Trotz Rentenplus Altersarmut wird weiter zunehmen

Für immer mehr Rentnerinnen und Rentner die letzte Option: Flaschensammeln. Foto: dpa

Die Altersarmut wird weiter zunehmen - davor warnt der Sozialverband VdK. Eine Erhöhung der Altersbezüge reiche allein nicht aus, kritisiert Präsidentin Ulrike Mascher.
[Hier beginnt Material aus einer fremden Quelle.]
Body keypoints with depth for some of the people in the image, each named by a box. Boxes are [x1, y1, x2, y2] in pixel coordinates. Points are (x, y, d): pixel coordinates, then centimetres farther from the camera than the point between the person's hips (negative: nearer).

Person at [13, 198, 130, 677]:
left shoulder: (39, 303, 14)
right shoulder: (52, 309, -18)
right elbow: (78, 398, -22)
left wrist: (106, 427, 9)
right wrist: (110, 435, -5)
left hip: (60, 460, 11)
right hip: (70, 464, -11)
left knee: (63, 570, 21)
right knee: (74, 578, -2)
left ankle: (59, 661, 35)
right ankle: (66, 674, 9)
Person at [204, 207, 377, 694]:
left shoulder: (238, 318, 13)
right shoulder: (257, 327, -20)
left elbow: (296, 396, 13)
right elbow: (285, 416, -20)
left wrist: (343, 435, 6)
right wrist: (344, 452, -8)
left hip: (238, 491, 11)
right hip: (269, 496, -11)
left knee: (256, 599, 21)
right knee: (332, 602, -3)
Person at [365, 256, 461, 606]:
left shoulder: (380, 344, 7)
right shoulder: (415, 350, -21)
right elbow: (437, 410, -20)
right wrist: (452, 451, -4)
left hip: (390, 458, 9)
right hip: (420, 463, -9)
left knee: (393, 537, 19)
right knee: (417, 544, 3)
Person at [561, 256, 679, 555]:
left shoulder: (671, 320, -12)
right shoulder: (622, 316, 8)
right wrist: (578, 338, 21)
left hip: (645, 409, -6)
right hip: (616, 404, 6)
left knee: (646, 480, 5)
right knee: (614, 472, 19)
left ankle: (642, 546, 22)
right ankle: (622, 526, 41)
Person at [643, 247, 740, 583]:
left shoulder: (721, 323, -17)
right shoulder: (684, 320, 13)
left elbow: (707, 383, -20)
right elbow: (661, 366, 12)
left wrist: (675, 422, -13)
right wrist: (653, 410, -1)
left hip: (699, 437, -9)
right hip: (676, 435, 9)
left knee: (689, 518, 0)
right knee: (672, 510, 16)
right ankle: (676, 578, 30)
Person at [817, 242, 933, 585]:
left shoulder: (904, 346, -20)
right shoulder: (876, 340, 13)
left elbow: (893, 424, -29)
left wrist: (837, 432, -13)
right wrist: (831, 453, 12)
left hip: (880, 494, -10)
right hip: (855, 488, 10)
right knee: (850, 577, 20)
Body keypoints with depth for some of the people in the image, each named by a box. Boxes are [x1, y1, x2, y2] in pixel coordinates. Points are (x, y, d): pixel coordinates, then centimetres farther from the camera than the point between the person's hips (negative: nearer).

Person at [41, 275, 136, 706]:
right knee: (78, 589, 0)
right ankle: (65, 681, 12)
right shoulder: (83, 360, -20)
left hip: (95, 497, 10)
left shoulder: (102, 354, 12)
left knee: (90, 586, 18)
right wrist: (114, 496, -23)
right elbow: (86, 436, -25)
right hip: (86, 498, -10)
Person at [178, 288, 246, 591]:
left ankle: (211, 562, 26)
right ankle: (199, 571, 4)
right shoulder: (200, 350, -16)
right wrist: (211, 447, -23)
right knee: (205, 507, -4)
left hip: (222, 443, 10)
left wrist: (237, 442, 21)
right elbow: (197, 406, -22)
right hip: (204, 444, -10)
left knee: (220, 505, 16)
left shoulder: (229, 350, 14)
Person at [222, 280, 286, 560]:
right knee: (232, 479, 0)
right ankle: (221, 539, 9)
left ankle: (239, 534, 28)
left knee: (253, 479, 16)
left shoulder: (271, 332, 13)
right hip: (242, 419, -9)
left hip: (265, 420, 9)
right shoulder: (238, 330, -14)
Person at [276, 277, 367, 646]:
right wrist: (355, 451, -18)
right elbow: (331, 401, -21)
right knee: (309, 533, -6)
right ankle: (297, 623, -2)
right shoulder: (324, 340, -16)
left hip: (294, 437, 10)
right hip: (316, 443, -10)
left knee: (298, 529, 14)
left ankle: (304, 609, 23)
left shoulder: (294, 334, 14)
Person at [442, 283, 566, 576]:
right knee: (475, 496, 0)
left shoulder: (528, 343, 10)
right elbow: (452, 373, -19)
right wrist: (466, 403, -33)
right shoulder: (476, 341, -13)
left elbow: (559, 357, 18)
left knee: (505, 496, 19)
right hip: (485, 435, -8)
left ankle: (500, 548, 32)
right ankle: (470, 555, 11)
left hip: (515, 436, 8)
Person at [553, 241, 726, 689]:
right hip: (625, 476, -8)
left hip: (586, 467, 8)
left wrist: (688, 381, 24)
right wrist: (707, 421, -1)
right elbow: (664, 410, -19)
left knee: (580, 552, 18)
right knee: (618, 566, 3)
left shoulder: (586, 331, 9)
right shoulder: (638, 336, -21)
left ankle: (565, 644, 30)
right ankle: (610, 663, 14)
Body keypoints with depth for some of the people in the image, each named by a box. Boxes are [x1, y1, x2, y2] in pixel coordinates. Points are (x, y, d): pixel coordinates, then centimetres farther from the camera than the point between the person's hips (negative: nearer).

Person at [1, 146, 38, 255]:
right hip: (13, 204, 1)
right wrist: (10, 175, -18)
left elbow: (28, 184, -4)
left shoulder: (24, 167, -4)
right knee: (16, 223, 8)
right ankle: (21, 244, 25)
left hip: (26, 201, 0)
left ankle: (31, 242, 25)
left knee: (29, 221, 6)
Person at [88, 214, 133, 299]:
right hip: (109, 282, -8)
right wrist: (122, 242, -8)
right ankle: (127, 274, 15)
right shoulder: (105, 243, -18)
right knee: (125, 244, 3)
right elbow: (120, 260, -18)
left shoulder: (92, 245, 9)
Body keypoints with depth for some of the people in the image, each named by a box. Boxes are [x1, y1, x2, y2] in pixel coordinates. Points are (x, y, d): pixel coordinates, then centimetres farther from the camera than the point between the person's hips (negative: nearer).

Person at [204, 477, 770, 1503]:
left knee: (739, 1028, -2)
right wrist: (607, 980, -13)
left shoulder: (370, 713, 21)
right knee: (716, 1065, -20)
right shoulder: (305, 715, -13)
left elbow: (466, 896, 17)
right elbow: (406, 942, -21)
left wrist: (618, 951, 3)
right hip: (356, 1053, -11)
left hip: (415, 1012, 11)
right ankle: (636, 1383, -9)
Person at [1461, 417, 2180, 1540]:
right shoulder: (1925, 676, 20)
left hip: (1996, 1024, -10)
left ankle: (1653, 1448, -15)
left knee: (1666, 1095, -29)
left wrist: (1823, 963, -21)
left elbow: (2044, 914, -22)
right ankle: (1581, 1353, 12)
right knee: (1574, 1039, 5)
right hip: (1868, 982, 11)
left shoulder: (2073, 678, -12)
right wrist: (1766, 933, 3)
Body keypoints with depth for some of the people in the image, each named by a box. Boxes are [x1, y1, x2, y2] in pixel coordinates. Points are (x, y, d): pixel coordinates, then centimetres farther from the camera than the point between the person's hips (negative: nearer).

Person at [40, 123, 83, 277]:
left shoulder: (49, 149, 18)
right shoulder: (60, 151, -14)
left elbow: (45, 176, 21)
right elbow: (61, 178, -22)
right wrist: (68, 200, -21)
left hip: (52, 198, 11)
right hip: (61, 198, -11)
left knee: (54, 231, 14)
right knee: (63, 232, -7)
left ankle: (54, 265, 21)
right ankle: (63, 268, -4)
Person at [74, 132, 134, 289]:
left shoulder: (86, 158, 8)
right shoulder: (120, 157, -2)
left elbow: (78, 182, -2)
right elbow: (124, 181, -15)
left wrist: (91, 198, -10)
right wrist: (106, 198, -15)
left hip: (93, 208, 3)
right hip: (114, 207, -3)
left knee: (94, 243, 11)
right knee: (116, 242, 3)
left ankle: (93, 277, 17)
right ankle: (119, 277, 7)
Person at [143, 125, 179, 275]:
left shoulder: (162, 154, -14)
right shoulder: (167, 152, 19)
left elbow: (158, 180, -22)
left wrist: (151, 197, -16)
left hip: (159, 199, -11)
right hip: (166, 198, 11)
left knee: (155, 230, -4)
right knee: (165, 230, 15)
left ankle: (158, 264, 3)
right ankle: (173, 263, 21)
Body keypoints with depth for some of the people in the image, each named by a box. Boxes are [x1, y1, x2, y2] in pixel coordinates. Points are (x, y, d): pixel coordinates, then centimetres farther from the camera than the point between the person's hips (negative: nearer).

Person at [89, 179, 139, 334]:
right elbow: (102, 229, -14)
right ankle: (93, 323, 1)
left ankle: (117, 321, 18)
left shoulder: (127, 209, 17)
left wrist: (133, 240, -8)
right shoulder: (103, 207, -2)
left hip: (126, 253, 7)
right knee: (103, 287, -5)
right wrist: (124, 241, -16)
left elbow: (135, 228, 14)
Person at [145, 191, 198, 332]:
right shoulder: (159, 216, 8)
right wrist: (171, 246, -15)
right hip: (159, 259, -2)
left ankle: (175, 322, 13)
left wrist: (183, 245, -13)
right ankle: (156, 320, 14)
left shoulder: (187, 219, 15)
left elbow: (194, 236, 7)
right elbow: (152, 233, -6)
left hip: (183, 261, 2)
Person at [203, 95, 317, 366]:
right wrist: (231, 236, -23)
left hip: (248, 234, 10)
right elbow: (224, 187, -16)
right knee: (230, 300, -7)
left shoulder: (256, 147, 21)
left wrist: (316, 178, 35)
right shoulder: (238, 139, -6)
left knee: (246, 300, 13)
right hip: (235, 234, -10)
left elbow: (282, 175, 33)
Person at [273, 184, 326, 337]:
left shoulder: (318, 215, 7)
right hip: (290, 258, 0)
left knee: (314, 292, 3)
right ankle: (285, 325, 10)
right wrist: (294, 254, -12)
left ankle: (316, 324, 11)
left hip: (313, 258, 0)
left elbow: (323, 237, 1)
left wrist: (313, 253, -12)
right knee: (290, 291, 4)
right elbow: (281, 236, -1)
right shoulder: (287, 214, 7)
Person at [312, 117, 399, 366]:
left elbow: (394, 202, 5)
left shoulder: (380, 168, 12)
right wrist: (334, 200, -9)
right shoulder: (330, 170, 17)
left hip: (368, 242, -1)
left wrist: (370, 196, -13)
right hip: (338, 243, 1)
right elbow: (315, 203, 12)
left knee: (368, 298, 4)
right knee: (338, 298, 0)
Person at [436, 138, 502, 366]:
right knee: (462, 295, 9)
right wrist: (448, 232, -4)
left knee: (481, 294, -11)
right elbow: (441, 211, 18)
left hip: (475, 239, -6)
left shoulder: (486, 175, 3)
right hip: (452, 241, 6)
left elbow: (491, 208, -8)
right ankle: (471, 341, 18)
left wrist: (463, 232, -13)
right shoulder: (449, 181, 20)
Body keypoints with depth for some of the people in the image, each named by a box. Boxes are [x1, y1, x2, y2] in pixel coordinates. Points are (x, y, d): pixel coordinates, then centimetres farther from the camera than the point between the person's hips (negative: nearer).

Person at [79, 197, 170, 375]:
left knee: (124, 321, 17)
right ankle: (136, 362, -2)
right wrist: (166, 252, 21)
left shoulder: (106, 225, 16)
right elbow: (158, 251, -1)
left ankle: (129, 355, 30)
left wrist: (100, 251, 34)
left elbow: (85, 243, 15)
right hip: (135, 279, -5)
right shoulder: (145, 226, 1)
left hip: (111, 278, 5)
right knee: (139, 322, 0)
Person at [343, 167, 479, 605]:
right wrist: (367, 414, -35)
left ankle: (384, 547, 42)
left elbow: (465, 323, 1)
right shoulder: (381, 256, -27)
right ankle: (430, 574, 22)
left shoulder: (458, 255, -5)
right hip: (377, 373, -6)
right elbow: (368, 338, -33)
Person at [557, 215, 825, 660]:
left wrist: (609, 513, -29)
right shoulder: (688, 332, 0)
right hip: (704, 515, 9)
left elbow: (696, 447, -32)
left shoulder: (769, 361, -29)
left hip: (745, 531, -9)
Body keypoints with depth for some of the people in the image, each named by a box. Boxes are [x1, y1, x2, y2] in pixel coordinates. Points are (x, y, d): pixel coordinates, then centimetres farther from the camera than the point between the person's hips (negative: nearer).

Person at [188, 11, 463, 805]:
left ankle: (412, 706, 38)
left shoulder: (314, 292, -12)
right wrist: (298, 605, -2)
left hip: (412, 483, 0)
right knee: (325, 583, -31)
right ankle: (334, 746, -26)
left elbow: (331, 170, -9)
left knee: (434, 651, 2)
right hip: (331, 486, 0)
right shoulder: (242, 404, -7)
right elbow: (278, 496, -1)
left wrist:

Sie fordert mindestens die Hälfte des durchschnittlichen Nettolohns

 

München - Flaschensammelnde Senioren gehören inzwischen leider zum Straßenbild deutscher Städte. Immer mehr älteren Menschen reicht die Rente nicht, um ihren Lebensunterhalt bestreiten zu können. Dass sich das mit dem angekündigten Rentenplus ändern wird, glaubt Ulrike Mascher, Präsidentin des Sozialverbandes VdK, nicht. Im Gegenteil. Sie warnt vor einem Anstieg der Altersarmut.

Gestern hat der Vorsitzende des Deutschen Rentenversicherungsbundes (DRB), Alexander Gunkel, bestätigt, dass die Altersbezüge im kommenden Jahr um vier bis fünf Prozent steigen werden. Für den Westen wird bislang mit 4,35 Prozent kalkuliert, für den Osten mit 5,03. Das wäre „die größte Rentenanpassung seit der Jahrhundertwende“, betont Gunkel. Der mit der Erhöhung vom DRB erwartete Fehlbetrag in der Rentenversicherung von 2,9 Milliarden Euro soll aus der Reserve der Rentenkasse ausgeglichen werden.

Für VdK-Chefin Mascher allerdings kein Grund zum Jubeln. Zwar klinge eine Erhöhung zwischen vier und fünf Prozent nach den „mageren Rentenerhöhungen der vergangenen Jahre tatsächlich nach einer guten Nachricht für die 21 Millionen Rentner“, doch sie mahnt zur Skepsis. „Die Erfahrung zeigt, dass zwischen den Herbstprognosen und den tatsächlichen Rentenerhöhungen im Sommer oft große Unterschiede liegen – meist nicht zum Vorteil der Rentnerinnen und Rentner.“

„Die Neurenten befinden sich seit Jahren im Sinkflug“

Die Gefahr der Altersarmut sei allein mit einer Steigerung der Altersbezügen nicht gebannt, betont Mascher. „Die Neurenten befinden sich seit Jahren im rasanten Sinkflug“, klagt die 77-Jährige. Schuld daran sei das absinkende Rentenniveau. Schon heute liege es bei 47,7 Prozent, bis zum Jahr 2030 soll es auf 43 Prozent fallen. „Es muss aber mindestens auf 50 Prozent des durchschnittlichen Nettolohns angehoben und dort eingefroren werden. Sonst ist auch für einen Durchschnittsverdiener die Einschränkung der Lebensqualität im Alter zu hoch.“

Momentan erhalte ein Neurentner nach 45 Beitragsjahren weniger als die Hälfte des Durchschnittseinkommens im selben Jahr als gesetzliche Rente ausbezahlt. „Diese stellt aber immer noch den größten Anteil der Altersversorgung dar“, betont Mascher.

Dass private Versicherungen oder eine betriebliche Altersvorsorge bisher kaum eine Rolle spielen, dafür hat die VdK-Chefin eine einfache Erklärung: „Viele schreckt sicherlich ab, dass eine privat erwirtschaftete Altersvorsorge etwa aus Riester-Verträgen voll auf Grundsicherungsleistungen im Alter angerechnet wird.“

Besonders betroffen seien die Frauen, so Mascher. Laut VdK bekommen Rentnerinnen aktuell nur etwa die Hälfte der Männer-Renten und seien als geschiedene oder verwitwete Alleinstehende am stärksten armutsgefährdet. „Die Rente ist ein Spiegel der Erwerbsbiografie. Wer – wie viele Frauen – in Teilzeit oder in schlecht bezahlten Jobs gearbeitet hat, bekommt im Alter leider die Quittung dafür“, erklärt Mascher.

Sie fordert deshalb einen noch stärkeren Ausbau der Kinderbetreuung, „damit mehr junge Frauen arbeiten können“, sowie höhere Rentenansprüche für Familienpflegezeiten.